Moments that are filtered through art can shadow a scene or to give it a barely perceptible undercurrent. Objects can also represent art. I found the arrangement of clocks in Daisy Darker by Alice Feeney to be installation art—and the use of time paints each chapter with urgency. How the characters respond to the past, present and future is also cleverly crafted.
Highlight your book’s theme
Incorporating art with the intent to emphasize themes requires subtlety. My opinion is that if the art duplicates a novel’s theme, readers may feel they have been thumped on the head with analogy. A less in-your-face comparison can go a long way.

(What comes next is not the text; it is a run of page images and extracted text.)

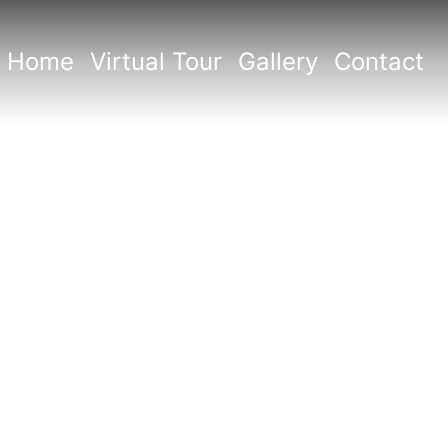
Home
Virtual Tour
Gallery
Contact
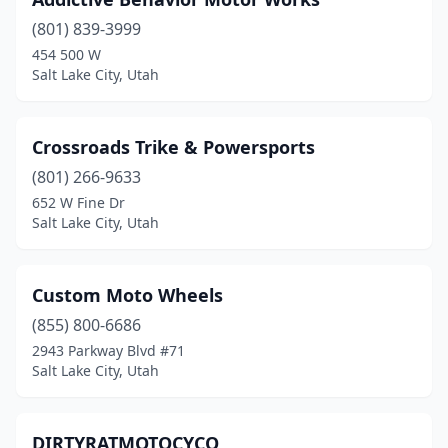
(801) 839-3999
454 500 W
Salt Lake City, Utah
Crossroads Trike & Powersports
(801) 266-9633
652 W Fine Dr
Salt Lake City, Utah
Custom Moto Wheels
(855) 800-6686
2943 Parkway Blvd #71
Salt Lake City, Utah
DIRTYRATMOTOCYCO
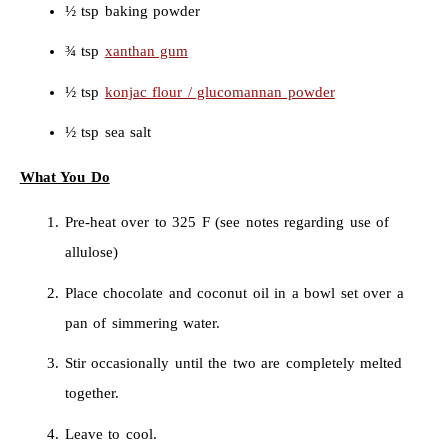
½ tsp baking powder
¾ tsp
xanthan gum
½ tsp
konjac flour / glucomannan powder
½ tsp sea salt
What You Do
Pre-heat over to 325 F (see notes regarding use of
allulose)
Place chocolate and coconut oil in a bowl set over a
pan of simmering water.
Stir occasionally until the two are completely melted
together.
Leave to cool.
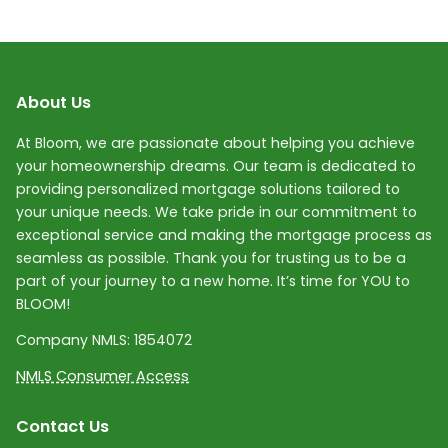
About Us
At Bloom, we are passionate about helping you achieve
your homeownership dreams. Our team is dedicated to
providing personalized mortgage solutions tailored to
your unique needs. We take pride in our commitment to
exceptional service and making the mortgage process as
seamless as possible. Thank you for trusting us to be a
part of your journey to a new home. It’s time for YOU to
BLOOM!
Company NMLS:
1854072
NMLS Consumer Access
Contact Us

Say you have woven themes of regret and loneliness into your traditional mystery. Perhaps, a watercolour of a river hangs in a home that has grown overly quiet. The watercolour was a first anniversary gift from the wife. Trees shade the river, dragonflies hover over the shallows, a row boat has come unmoored, and a weathered dock can be seen in the distance. This painting has hung on the same wall for twenty-five years. The couple host a dinner party, and a guest asks about it. What if the husband says he bought it for her? What if the wife had hated it for years? What if they both keep trying to straighten it? A thousand possibilities!
Provide an ‘in’ for foreshadowing or flashback scenes
If any objet d’art is being used to forecast plot, a backdoor approach works better than an announced arrival. In other words, setting fire to a painting of a barn and then having the barn actually catch fire could (pun intended) backfire on an author. It’s risky to clone the storyline or to draw arrows pointing towards endings and beginnings. What I am speaking of here is a glimpse of the future or a wink to the past.

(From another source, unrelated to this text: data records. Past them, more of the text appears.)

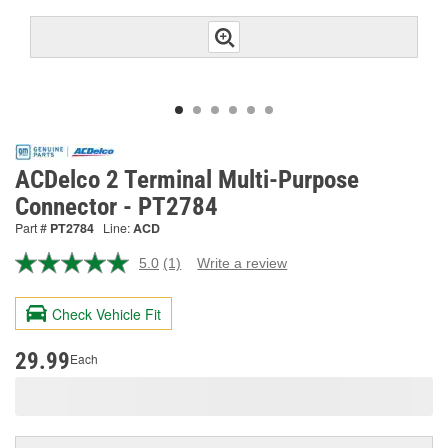
ACDelco 2 Terminal Multi-Purpose
Connector - PT2784
Part #
PT2784
Line:
ACD
5.0
(1)
Write a review
Read
a
Review.
Check Vehicle Fit
Same
page
link.
29.99
Each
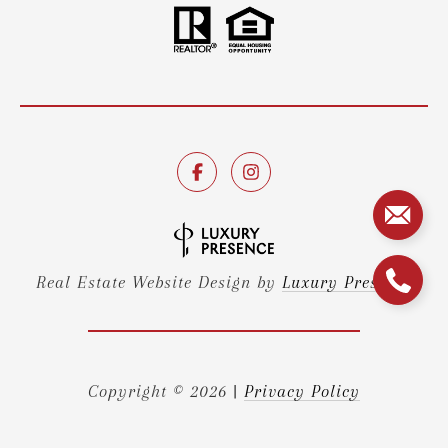
Real Estate Website Design by
Luxury Presence
Copyright ©
2026
|
Privacy Policy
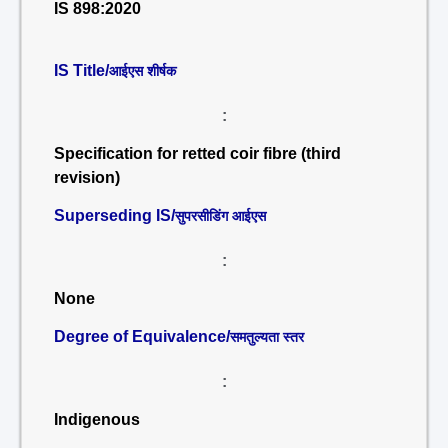
IS 898:2020
IS Title/
आईएस शीर्षक
:
Specification for retted coir fibre (third
revision)
Superseding IS/
सुपरसीडिंग आईएस
:
None
Degree of Equivalence/
समतुल्यता स्तर
:
Indigenous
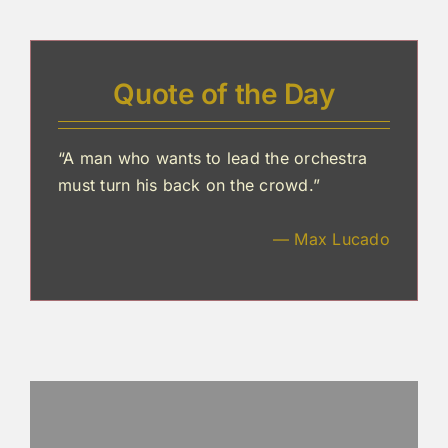
Quote of the Day
“A man who wants to lead the orchestra
must turn his back on the crowd.”
— Max Lucado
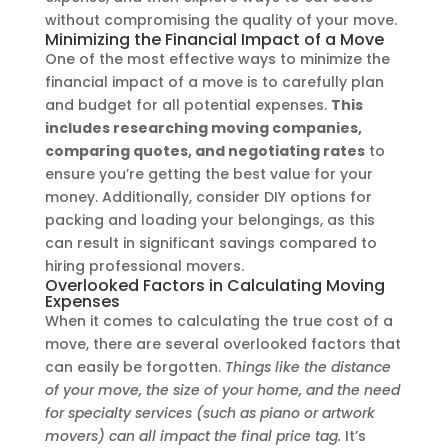
without compromising the quality of your move.
Minimizing the Financial Impact of a Move
One of the most effective ways to minimize the
financial impact of a move is to carefully plan
and budget for all potential expenses.
This
includes researching moving companies,
comparing quotes, and negotiating rates
to
ensure you’re getting the best value for your
money. Additionally, consider DIY options for
packing and loading your belongings, as this
can result in significant savings compared to
hiring professional movers.
Overlooked Factors in Calculating Moving
Expenses
When it comes to calculating the true cost of a
move, there are several overlooked factors that
can easily be forgotten.
Things like the distance
of your move, the size of your home, and the need
for specialty services (such as piano or artwork
movers) can all impact the final price tag.
It’s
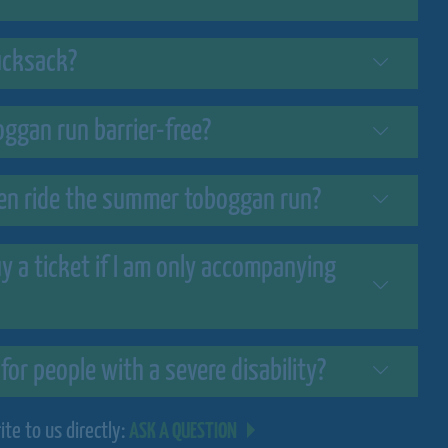
rucksack?
ggan run barrier-free?
n ride the summer toboggan run?
uy a ticket if I am only accompanying
 for people with a severe disability?
te to us directly:
ASK A QUESTION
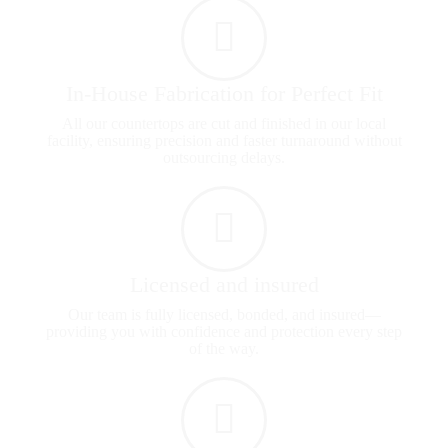
In-House Fabrication for Perfect Fit
All our countertops are cut and finished in our local
facility, ensuring precision and faster turnaround without
outsourcing delays.
Licensed and insured
Our team is fully licensed, bonded, and insured—
providing you with confidence and protection every step
of the way.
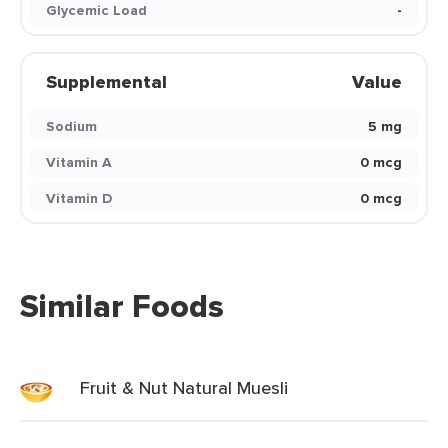
Glycemic Load
-
Supplemental
Value
Sodium
5 mg
Vitamin A
0 mcg
Vitamin D
0 mcg
Similar Foods
Fruit & Nut Natural Muesli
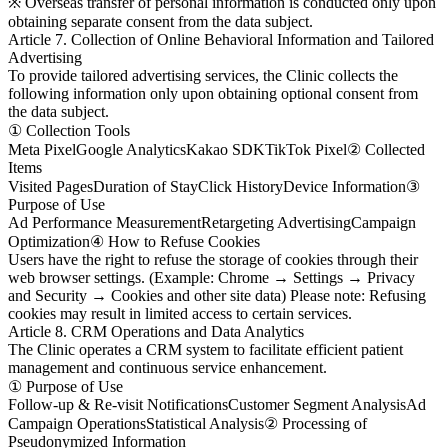
※ Overseas transfer of personal information is conducted only upon
obtaining separate consent from the data subject.
Article 7. Collection of Online Behavioral Information and Tailored
Advertising
To provide tailored advertising services, the Clinic collects the
following information only upon obtaining optional consent from
the data subject.
① Collection Tools
Meta Pixel
Google Analytics
Kakao SDK
TikTok Pixel
② Collected
Items
Visited Pages
Duration of Stay
Click History
Device Information
③
Purpose of Use
Ad Performance Measurement
Retargeting Advertising
Campaign
Optimization
④ How to Refuse Cookies
Users have the right to refuse the storage of cookies through their
web browser settings. (Example: Chrome → Settings → Privacy
and Security → Cookies and other site data) Please note: Refusing
cookies may result in limited access to certain services.
Article 8. CRM Operations and Data Analytics
The Clinic operates a CRM system to facilitate efficient patient
management and continuous service enhancement.
① Purpose of Use
Follow-up & Re-visit Notifications
Customer Segment Analysis
Ad
Campaign Operations
Statistical Analysis
② Processing of
Pseudonymized Information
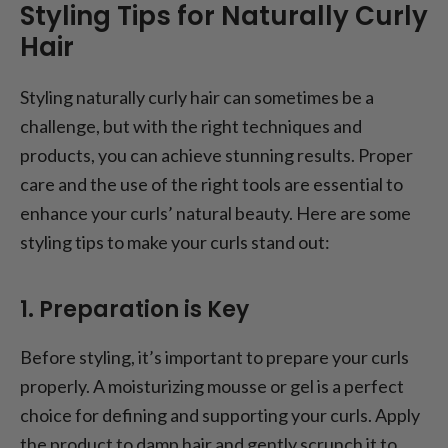
Styling Tips for Naturally Curly
Hair
Styling naturally curly hair can sometimes be a
challenge, but with the right techniques and
products, you can achieve stunning results. Proper
care and the use of the right tools are essential to
enhance your curls’ natural beauty. Here are some
styling tips to make your curls stand out:
1. Preparation is Key
Before styling, it’s important to prepare your curls
properly. A moisturizing mousse or gel is a perfect
choice for defining and supporting your curls. Apply
the product to damp hair and gently scrunch it to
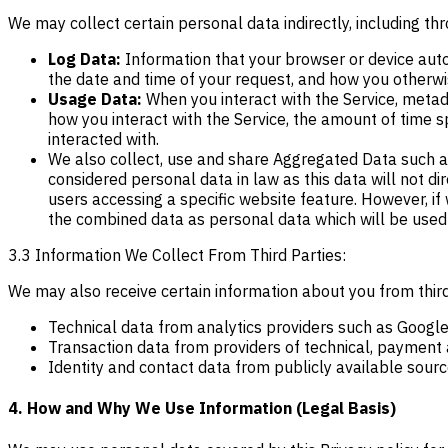
We may collect certain personal data indirectly, including 
Log Data:
Information that your browser or device auto
the date and time of your request, and how you otherwis
Usage Data:
When you interact with the Service, metada
how you interact with the Service, the amount of time s
interacted with.
We also collect, use and share Aggregated Data such as
considered personal data in law as this data will not d
users accessing a specific website feature. However, if 
the combined data as personal data which will be used i
3.3 Information We Collect From Third Parties:
We may also receive certain information about you from third
Technical data from analytics providers such as Google
Transaction data from providers of technical, payment a
Identity and contact data from publicly available sour
4. How and Why We Use Information (Legal Basis)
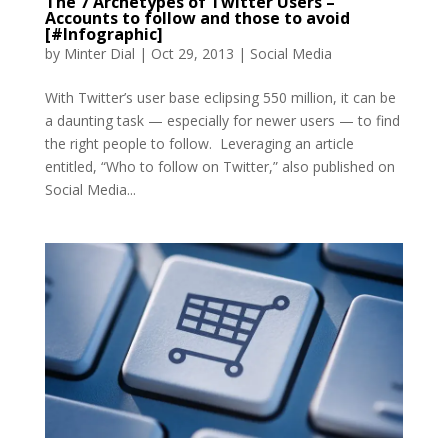
The 7 Archetypes of Twitter Users –
Accounts to follow and those to avoid
[#Infographic]
by
Minter Dial
|
Oct 29, 2013
|
Social Media
With Twitter’s user base eclipsing 550 million, it can be
a daunting task — especially for newer users — to find
the right people to follow. Leveraging an article
entitled, “Who to follow on Twitter,” also published on
Social Media...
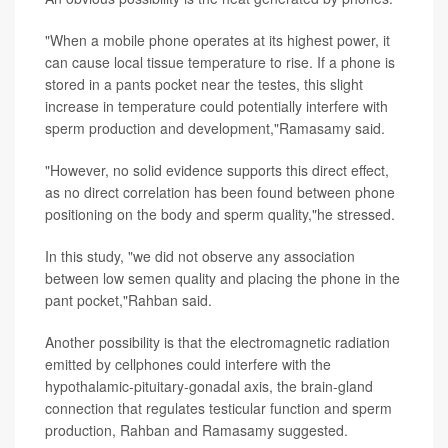
"When a mobile phone operates at its highest power, it
can cause local tissue temperature to rise. If a phone is
stored in a pants pocket near the testes, this slight
increase in temperature could potentially interfere with
sperm production and development,"Ramasamy said.
"However, no solid evidence supports this direct effect,
as no direct correlation has been found between phone
positioning on the body and sperm quality,"he stressed.
In this study, "we did not observe any association
between low semen quality and placing the phone in the
pant pocket,"Rahban said.
Another possibility is that the electromagnetic radiation
emitted by cellphones could interfere with the
hypothalamic-pituitary-gonadal axis, the brain-gland
connection that regulates testicular function and sperm
production, Rahban and Ramasamy suggested.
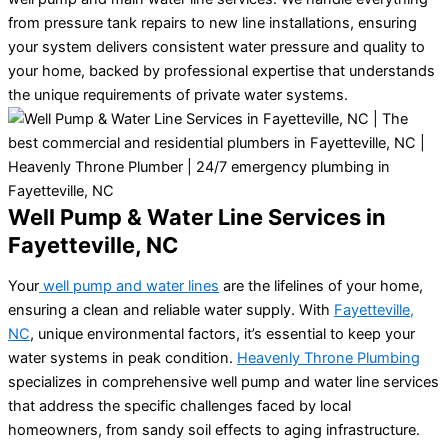
from pressure tank repairs to new line installations, ensuring
your system delivers consistent water pressure and quality to
your home, backed by professional expertise that understands
the unique requirements of private water systems.
Well Pump & Water Line Services in
Fayetteville, NC
Your
well pump and water lines
are the lifelines of your home,
ensuring a clean and reliable water supply. With
Fayetteville,
NC
, unique environmental factors, it’s essential to keep your
water systems in peak condition.
Heavenly Throne Plumbing
specializes in comprehensive well pump and water line services
that address the specific challenges faced by local
homeowners, from sandy soil effects to aging infrastructure.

Paula McLain brilliantly works in just a hint of foreshadowing within the third chapter of When the Stars Go Dark. She vividly describes the Time and The Maiden statue located in Mendocino, CA, and then finishes the description with the aside, ‘The whole carving like a mystery in plain sight.’
Alter the pace
Generally, description slows a novel’s pacing, but describing art brings it to a near standstill. It’s a freeze-frame moment shared between the POV character and your reader. The art is filtered through your character, then interpreted by the reader.
There are so many different forms of art that can easily be incorporated into a mystery—stained glass, sun catchers, cemetery art, knickknacks, graffiti, paper weights, doodles, mixed media canvases, colouring books and even ash trays.
In my genre-blending novel, A Cruel Light, I’ve done my utmost to use art to its full advantage. Though my main character, Annora Garde, is an art conservator, art is more than her vocation, it is her lifeblood. If she needs to collect her thoughts—take a breather—she engages with the art around her.
As a reader, I enjoy when an author paints a picture with words, so my aim is to pay that forward. Ekphrastic writing is not exclusively for literary novels. Descriptions of art have a place in all fiction, including crime fiction.